For example, if you are in a busy environment, maybe the right way to interact with you is through a display-driven interface rather than voice. If you are in a position at home where there is not a lot of ambient noise, and your interaction with your bank or credit union is more passive rather than active, maybe switching to a voice assistant will be better.
But I don’t think we should compare these channels and think, “Which one is better than the other?” I think we should think about a contextual layer that determines the needs of our banking customer when they are at home and the needs of the same customer when they are traveling at an airport requiring cross-border travel services. We need to have a deeper look in terms of what infrastructure do we need to use the right channel for the right use.
What do you see as the leadership challenge in banking?
Rahnama: There are a number of factors that leaders in a bank should look at. One of them is organizational. Usually, if you look at the structure of the bank you have core silos. I think the first thing that banking leaders should do is to really create a horizontal and abstraction layer among these units. This is so they don’t compete with each other, but also so they complement each other.

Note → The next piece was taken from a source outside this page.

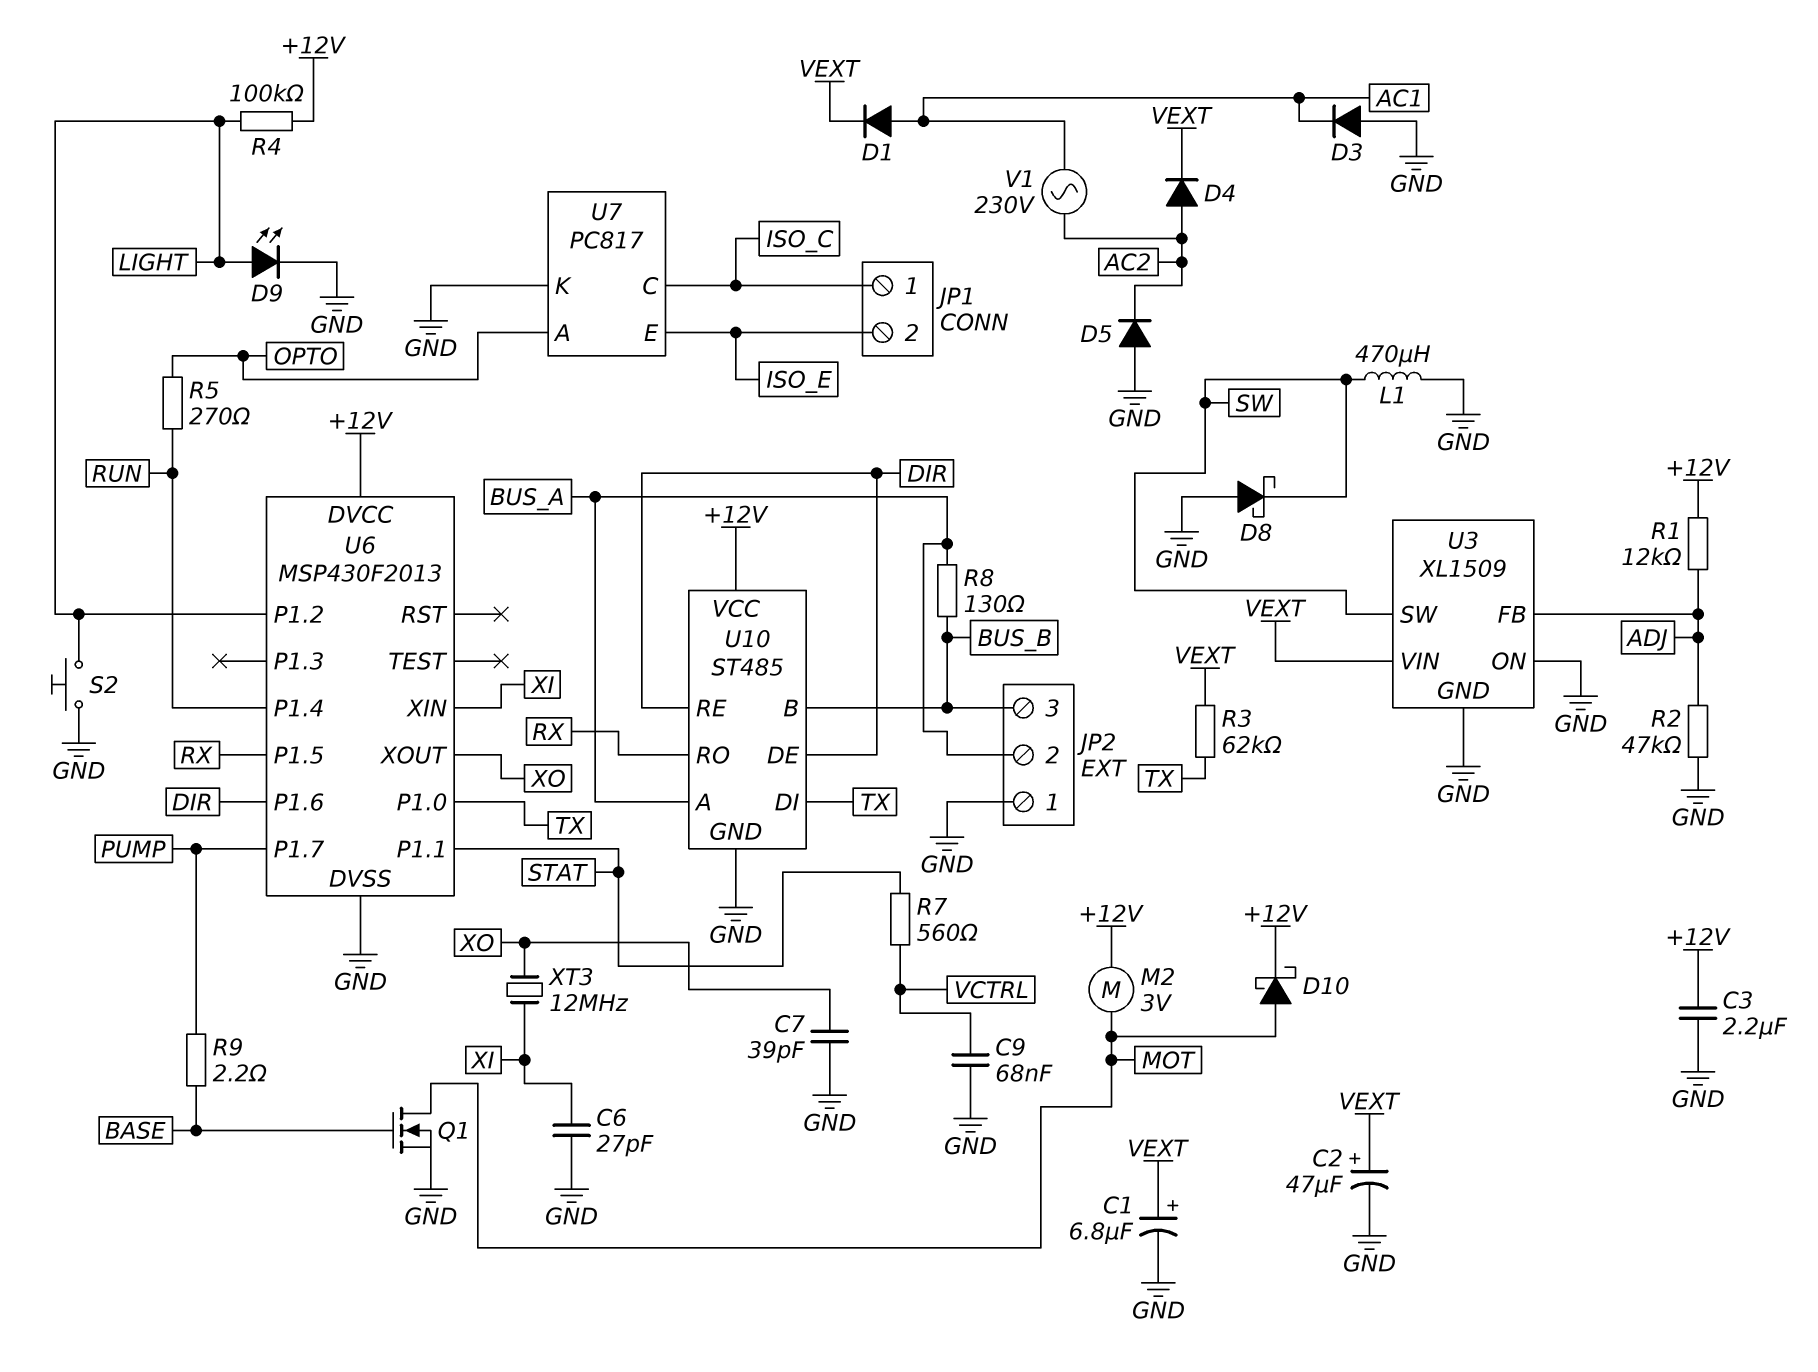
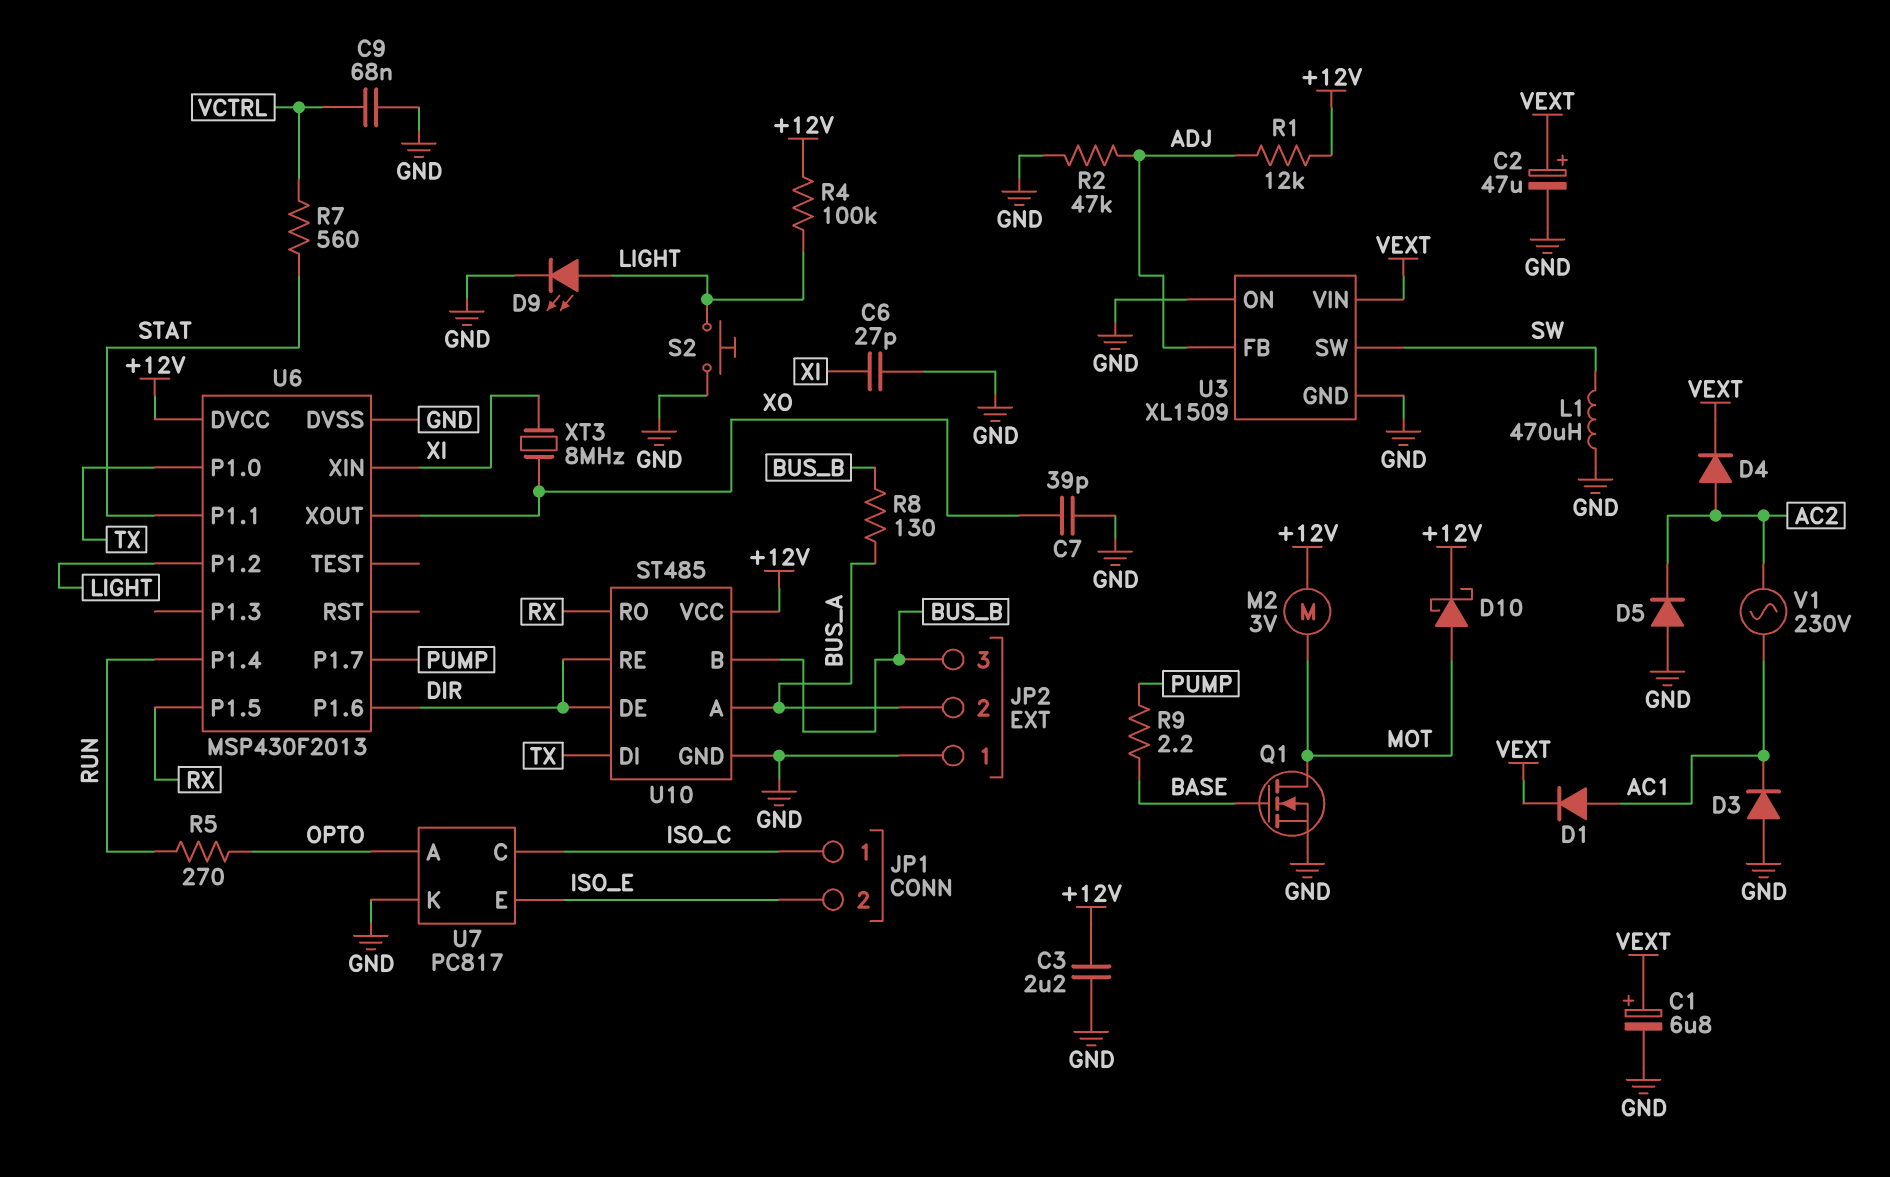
D8: schottky (A GND, K SW) -> none
R3: 62k (TX, VEXT) -> none
XT3: 12MHz (XI, XO) -> 8MHz (XI, XO)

One way to do that is to create smaller, more agile, more interdisciplinary units in an organization, rather than to say, “Oh we have an AI team of about 200 scientists.” That is the job of a university, it’s not the job of a bank. The interdisciplinary teams should have people from computer science, data science, design, business, project management, etc. – empowering them to bring capabilities to the market. There are technologies that allow this to be done in a more effective basis in a secure environment … like banks.
The second thing is for leadership to understand the value and applications of AI. Do you want to use machine learning to manage risk? Do you want to use machine learning to optimize selling and up-selling? Each of these require a different type of AI strategy, AI infrastructure and expertise.
Finally, it’s very important that the innovation arm of a banking institution is interconnected to a business unit and there is an understanding of how to solve a pain point. You need to connect the innovation unit of the bank to the leaders of business units, and create a compensation structure and incentives for these individuals to talk to each other. There is a need for organizational alignment between what business wants and what innovation can do.